Gene Heskett said:
Both :) And an old fart (69) to boot. I started on much much simpler machines back in the 70's, writing a commercialy used app for the RCA 1802 cpu with nothing but the programmer manual and the machines hex monitor. Unforch, thats ill-equipt me to deal with os's whose src code is in the general area of 200 megabytes. :(
completely offtopic, so please excuse me alexander.
and i don't mean to insult you in anyway, but... i wonder who's the oldest computer literate linux user out there? i sort of have the mentality of the hippies back in the 60s/70s, don't trust anyone over 30 =] ... it's hard for me to believe that someone over 30 uses linux personally, once you're over 30 you have to start thinking more like a manager =]... then again, i'm almost over that line, but i don't feel like i'm that close =]
-d
A proper lady never reveals her age, but I did have an analog computer to play with in 1960...remember when Dr.
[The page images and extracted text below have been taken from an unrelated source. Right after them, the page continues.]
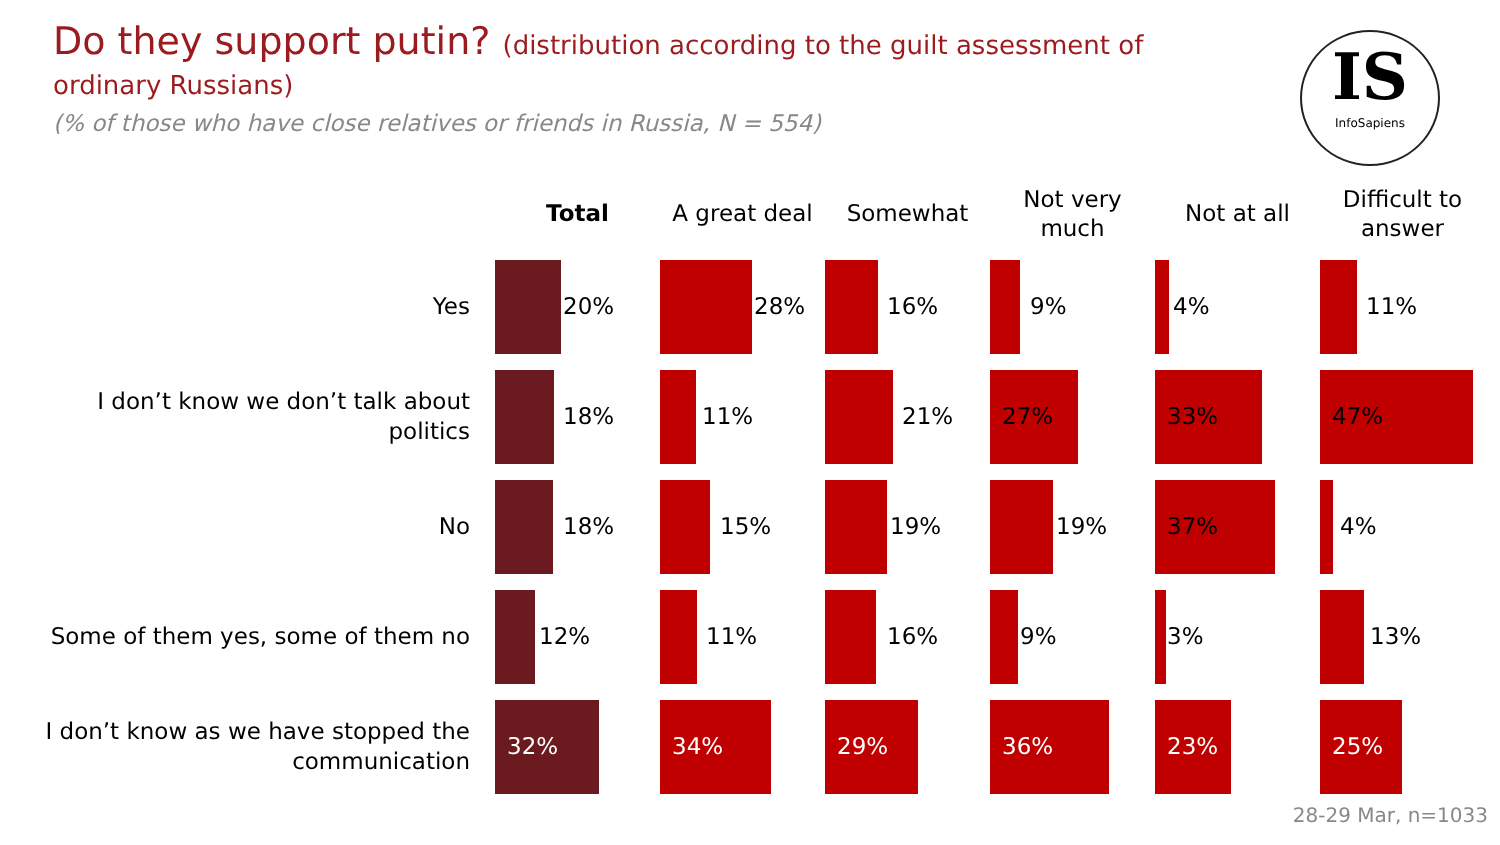Do they support putin? (distribution according to the guilt assessment of ordinary Russians)
(% of those who have close relatives or friends in Russia, N = 554)
IS
InfoSapiens
| | Total | A great deal | Somewhat | Not very much | Not at all | Difficult to answer |
| --- | --- | --- | --- | --- | --- | --- |
| Yes | 20% | 28% | 16% | 9% | 4% | 11% |
| I don’t know we don’t talk about politics | 18% | 11% | 21% | 27% | 33% | 47% |
| No | 18% | 15% | 19% | 19% | 37% | 4% |
| Some of them yes, some of them no | 12% | 11% | 16% | 9% | 3% | 13% |
| I don’t know as we have stopped the communication | 32% | 34% | 29% | 36% | 23% | 25% |
28-29 Mar, n=1033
Dobbs was a newsletter and was a charter subscriber to Byte. Back in the good olde days, if you couldn't handle the business end of a wirewrap gun, it didn't happen.
The first thing I had the remotely qualified as a store-bought computer was a kit that had a 6800 clocked at a whopping 500 kilohertz...complete with 256 *bytes* of memory and a really nifty from panel with leds and toggle switches...of course, in those days, Woz, Jobs and Billy Gates were still wandering around in short pants. Hand assembly of machine code toggled into the front panel was the only way to do anything unless you were really lucky and owned a TTY...110 baud Baudot code, anyone?
Ah, for the halcyon days when homebrewing was the only way...when 1771s and 6845s were to become cutting edge, when DeMorgan's Theorem and 100 TTL packages on a logic diagram was generally required to do anything useful...and when a primitive assembler was a real luxury?